Lay out the part of the records that opens with the line containing "Rendered at 1654 by 1241 pixels." and runs through the end of the records as a Markdown table with two columns, No. and Text. Give each line its own row with its number, and leave out blank lines.

• Task material:
#####
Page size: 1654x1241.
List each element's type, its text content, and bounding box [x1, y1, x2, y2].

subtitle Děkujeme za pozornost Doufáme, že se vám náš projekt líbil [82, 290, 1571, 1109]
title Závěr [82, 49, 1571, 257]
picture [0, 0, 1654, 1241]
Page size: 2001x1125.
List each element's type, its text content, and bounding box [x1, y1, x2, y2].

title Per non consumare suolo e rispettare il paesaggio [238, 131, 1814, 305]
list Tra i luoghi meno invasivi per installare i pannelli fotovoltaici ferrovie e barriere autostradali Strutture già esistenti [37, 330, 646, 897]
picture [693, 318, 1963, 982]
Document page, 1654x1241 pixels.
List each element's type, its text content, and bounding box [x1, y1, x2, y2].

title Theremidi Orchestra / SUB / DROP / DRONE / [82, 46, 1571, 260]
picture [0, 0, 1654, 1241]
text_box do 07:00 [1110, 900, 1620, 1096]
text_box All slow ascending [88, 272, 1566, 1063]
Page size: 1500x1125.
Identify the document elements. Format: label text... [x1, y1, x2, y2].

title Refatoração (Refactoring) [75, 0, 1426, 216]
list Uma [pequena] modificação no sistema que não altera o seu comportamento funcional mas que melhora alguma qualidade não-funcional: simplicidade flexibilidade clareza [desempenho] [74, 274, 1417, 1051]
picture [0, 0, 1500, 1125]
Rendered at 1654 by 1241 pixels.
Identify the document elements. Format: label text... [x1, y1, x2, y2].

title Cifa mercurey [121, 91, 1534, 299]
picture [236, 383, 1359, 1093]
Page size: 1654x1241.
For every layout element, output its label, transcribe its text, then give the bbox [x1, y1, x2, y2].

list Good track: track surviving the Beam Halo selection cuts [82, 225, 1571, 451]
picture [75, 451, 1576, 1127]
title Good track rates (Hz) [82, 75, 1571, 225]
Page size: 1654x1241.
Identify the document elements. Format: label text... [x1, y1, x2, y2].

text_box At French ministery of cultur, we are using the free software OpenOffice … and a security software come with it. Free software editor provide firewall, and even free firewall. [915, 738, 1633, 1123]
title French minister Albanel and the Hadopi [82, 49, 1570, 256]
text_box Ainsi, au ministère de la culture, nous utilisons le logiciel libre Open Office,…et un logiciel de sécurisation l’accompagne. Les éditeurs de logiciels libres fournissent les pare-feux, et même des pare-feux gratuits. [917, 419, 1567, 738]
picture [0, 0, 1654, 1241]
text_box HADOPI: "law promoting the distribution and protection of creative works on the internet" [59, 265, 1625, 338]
#####
• Exercise result:
| No. | Text |
|---|---|
| 1 | Rendered at 1654 by 1241 pixels. |
| 2 | Identify the document elements. Format: label text... [x1, y1, x2, y2]. |
| 3 | title Cifa mercurey [121, 91, 1534, 299] |
| 4 | picture [236, 383, 1359, 1093] |
| 5 | Page size: 1654x1241. |
| 6 | For every layout element, output its label, transcribe its text, then give the bbox [x1, y1, x2, y2]. |
| 7 | list Good track: track surviving the Beam Halo selection cuts [82, 225, 1571, 451] |
| 8 | picture [75, 451, 1576, 1127] |
| 9 | title Good track rates (Hz) [82, 75, 1571, 225] |
| 10 | Page size: 1654x1241. |
| 11 | Identify the document elements. Format: label text... [x1, y1, x2, y2]. |
| 12 | text_box At French ministery of cultur, we are using the free software OpenOffice … and a security software come with it. Free software editor provide firewall, and even free firewall. [915, 738, 1633, 1123] |
| 13 | title French minister Albanel and the Hadopi [82, 49, 1570, 256] |
| 14 | text_box Ainsi, au ministère de la culture, nous utilisons le logiciel libre Open Office,…et un logiciel de sécurisation l’accompagne. Les éditeurs de logiciels libres fournissent les pare-feux, et même des pare-feux gratuits. [917, 419, 1567, 738] |
| 15 | picture [0, 0, 1654, 1241] |
| 16 | text_box HADOPI: "law promoting the distribution and protection of creative works on the internet" [59, 265, 1625, 338] |